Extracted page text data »
=== Section Start ===

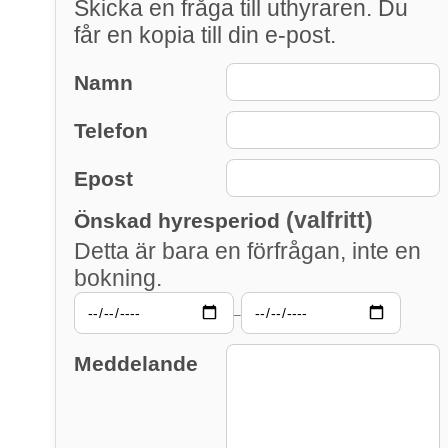
Skicka en fråga till uthyraren. Du
får en kopia till din e-post.
Namn
Telefon
Epost
(valfritt)
Önskad hyresperiod
Detta är bara en förfrågan, inte en
bokning.
–
Meddelande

=== Section End ===

Return every line of text in the listing above word for word, leaving out the pictures.

Result »
Skicka en fråga till uthyraren. Du
får en kopia till din e-post.
Namn
Telefon
Epost
(valfritt)
Önskad hyresperiod
Detta är bara en förfrågan, inte en
bokning.
–
Meddelande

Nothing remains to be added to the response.